Just outside the door she collided with Tunbridge, and Professor’s basket was jerked from her grasp.
“Oh, I’m so very sorry, Miss Jordan!” His acting was perfect. Dorothy knew that Mrs. Lawson was close behind them. Then as they both stooped to retrieve the basket their heads came close together. “Under your pillow!” It was hardly more than the breath of a whisper, but Dorothy caught the words, nodded her understanding, and stood up.
“I’m afraid I’m to blame, Tunbridge. I didn’t see you coming.”
“Not at all, Miss. It was my fault, entirely. Very clumsy of me I’m sure!”
From the corner of her eye Dorothy caught a glimpse of Laura Lawson watching them from the doorway.
“Don’t let it worry you, Tunbridge. I’m not hurt, neither is the basket. Professor will probably park himself on my _pillow_ tonight, anyway. Puppies have a way of doing such things, you know. So it really wouldn’t matter much if you had smashed it.”
She gave him a nod, and picking up the dog made for the staircase.
“So instructions are waiting under my pillow,” she mused, as she slowly mounted the broad stair. The afternoon had been a pleasant one, but the evening, with those instructions ahead of her, portended to be something quite different. It had been so nice and cheerful, chatting round the tea table; so cozy sitting before the glowing logs, just talking of jolly things and forgetting all worry and responsibility. Of course, beyond the curtained windows, the blizzard howled. And it whipped the swirling snowflakes into disordered clouds with its arctic lash before it let them seek the shelter of their fellows in the drifts. She felt very much as though she too were a snowflake, tossed hither and thither on the storm of circumstance, to be whipped forward by the secret lash of underlying crime.

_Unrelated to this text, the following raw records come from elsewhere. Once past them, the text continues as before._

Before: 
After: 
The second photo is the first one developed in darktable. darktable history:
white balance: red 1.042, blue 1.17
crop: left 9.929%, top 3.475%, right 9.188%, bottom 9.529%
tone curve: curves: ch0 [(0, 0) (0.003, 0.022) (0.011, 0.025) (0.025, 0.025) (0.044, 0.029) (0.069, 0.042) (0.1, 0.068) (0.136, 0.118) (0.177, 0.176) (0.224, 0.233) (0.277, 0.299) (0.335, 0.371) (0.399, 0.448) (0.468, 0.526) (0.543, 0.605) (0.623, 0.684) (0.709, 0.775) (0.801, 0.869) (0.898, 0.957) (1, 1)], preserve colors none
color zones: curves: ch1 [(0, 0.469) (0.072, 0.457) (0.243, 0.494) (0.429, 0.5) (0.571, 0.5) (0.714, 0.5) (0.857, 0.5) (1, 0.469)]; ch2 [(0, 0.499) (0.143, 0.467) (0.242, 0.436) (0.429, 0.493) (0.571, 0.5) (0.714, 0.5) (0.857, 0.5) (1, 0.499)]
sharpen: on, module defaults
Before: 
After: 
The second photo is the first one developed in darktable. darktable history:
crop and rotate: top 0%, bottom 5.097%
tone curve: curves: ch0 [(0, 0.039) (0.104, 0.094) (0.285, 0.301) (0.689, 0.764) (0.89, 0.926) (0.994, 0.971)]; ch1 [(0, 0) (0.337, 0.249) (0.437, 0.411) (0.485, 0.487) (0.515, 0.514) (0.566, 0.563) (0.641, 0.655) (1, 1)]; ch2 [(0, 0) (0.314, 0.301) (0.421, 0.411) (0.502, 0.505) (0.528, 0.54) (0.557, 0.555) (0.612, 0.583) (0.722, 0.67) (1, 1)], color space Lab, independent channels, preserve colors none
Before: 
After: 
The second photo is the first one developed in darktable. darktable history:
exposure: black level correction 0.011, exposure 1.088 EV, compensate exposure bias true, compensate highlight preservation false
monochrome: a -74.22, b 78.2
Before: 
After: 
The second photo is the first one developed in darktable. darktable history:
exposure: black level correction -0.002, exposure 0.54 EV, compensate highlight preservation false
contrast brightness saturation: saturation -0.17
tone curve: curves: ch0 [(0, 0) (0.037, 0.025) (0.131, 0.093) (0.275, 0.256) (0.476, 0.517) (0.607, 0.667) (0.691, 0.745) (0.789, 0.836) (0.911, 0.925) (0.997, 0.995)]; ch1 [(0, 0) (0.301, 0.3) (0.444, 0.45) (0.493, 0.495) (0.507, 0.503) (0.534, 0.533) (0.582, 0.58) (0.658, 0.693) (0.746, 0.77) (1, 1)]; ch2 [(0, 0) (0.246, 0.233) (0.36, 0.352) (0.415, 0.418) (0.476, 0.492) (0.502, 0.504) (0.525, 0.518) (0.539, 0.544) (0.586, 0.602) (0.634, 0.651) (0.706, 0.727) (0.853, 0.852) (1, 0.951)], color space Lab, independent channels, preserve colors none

If she could only drop down on to her bed and sleep—and awake to find it all a bad dream! She sighed and went toward her door on the gallery. Her pillow held no peace for her tonight—nothing more nor less than detailed instructions as to how Tunbridge wished her to rob a safe. Why didn’t the man do his own stealing? Her part was to take Janet’s place out here, and kill suspicion in Laura Lawson. Well, she’d done that, hadn’t she? And now they loaded this other job on to her. It wasn’t fair. She had done enough—she’d—
“Oh, shucks!” She pulled herself up mentally as her hand fell on the doorknob. “I’ll be losing my nerve altogether, if I let my thoughts run on this way. D. Dixon, you just _must not_ funk it!”
She turned the knob and entered her room.